[tisem, airbnb, template, workflow, example]


Overview

Using publicly available data from AirBnB (available via Kaggle.com), we illustrate how a reproducible workflow may look like in practice.

Check out our GitHub repository for all the details on how to clone the project and run it. Alternatively, continue reading below.

We’ve crafted this project to run:

  • platform-independent (Mac, Linux, Windows)
  • across a diverse set of software programs (Stata, Python, R)
  • producing an entire (mock) paper, including modules that
    • download data from Kaggle,
    • prepare data for analysis,
    • run a simple analysis,
    • produce a paper with output tables and figures.

How to run it

Dependencies

  • Install Python.

    • Anaconda is recommended. Download Anaconda.
    • check availability: type anaconda --version in the command line.
  • Install Kaggle package.

    • Kaggle API instruction for installation and setup.
  • Install Automation tools.

    • GNU make: already installed in Mac and Linux OS. Download Make for Windows OS and install.
    • Windows OS users only: make Make available via the command line.
      • Right Click on Computer
      • Go to Property, and click Advanced System Settings
      • Choose Environment Variables, and choose Path under the system variables, click edit
      • Add the bin of Make
    • check availability: type make --version in the command line.
  • Install Stata.

    • making Stata available via the command line.
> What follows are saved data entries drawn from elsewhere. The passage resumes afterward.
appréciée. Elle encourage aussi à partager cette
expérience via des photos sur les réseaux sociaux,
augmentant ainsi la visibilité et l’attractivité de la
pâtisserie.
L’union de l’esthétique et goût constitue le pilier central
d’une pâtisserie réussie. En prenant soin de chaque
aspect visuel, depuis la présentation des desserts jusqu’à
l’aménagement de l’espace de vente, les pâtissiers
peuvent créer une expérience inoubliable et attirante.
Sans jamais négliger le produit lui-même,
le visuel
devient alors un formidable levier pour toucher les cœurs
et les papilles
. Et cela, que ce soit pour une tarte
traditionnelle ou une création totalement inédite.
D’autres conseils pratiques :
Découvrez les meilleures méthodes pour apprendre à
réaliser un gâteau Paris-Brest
Instruction for adding Stata to path.
    • check availability: type $STATA_BIN --version in the command line.
  • Install Perl.

    • Perl is already installed in Mac and Linux OS. Download Perl for Windows OS.
    • Make sure Perl available via the command line.
    • check availability: type perl -v in the command line.
  • Install LyX.

    • LyX is an open source document processor based on the LaTeX. Download LyX.
    • make sure LyX available via the command line.
    • check availability: type $LYX_BIN in the command line.

Run it

Open your command line tool:

  • Check whether your present working directory is tisem-airbnb by typing pwd in terminal

    • if not, type cd yourpath/tisem-airbnb to change your directory to tisem-airbnb
  • Type make in the command line.

Directory structure

Make sure makefile is put in the present working directory. The directory structure for the Airbnb project is shown below.

├── data
├── gen
│   ├── analysis
│   │   ├── input
│   │   ├── output
│   │   │   ├── figure
│   │   │   ├── log
│   │   │   └── table
│   │   └── temp
│   ├── data_preparation
│   │   ├── audit
│   │   │   ├── figure
│   │   │   ├── log
│   │   │   └── table
│   │   ├── input
│   │   ├── output
│   │   │   ├── figure
│   │   │   ├── log
│   │   │   └── table
│   │   └── temp
│   └── paper
│       ├── input
│       ├── output
│       └── temp
└── src
    ├── analysis
    ├── data_preparation
    └── paper
  • gen: all generated files such as tables, figures, logs.
    • Three parts: data_preparation, analysis, and paper.
    • audit: put the resulting log/tables/figures of audit program. It has three sub-folders: figure, log, and table.
    • temp : put the temporary files, such as some intermediate datasets. We may delete these filed in the end.
    • output: put results, including the generated figures in sub-folder figure, log files in sub-folder log, and tables in sub-folder table.
    • input: put all temporary input files
  • data: all raw data.
  • src: all source codes.
    • Three parts: data_preparation, analysis, and paper (including TeX files).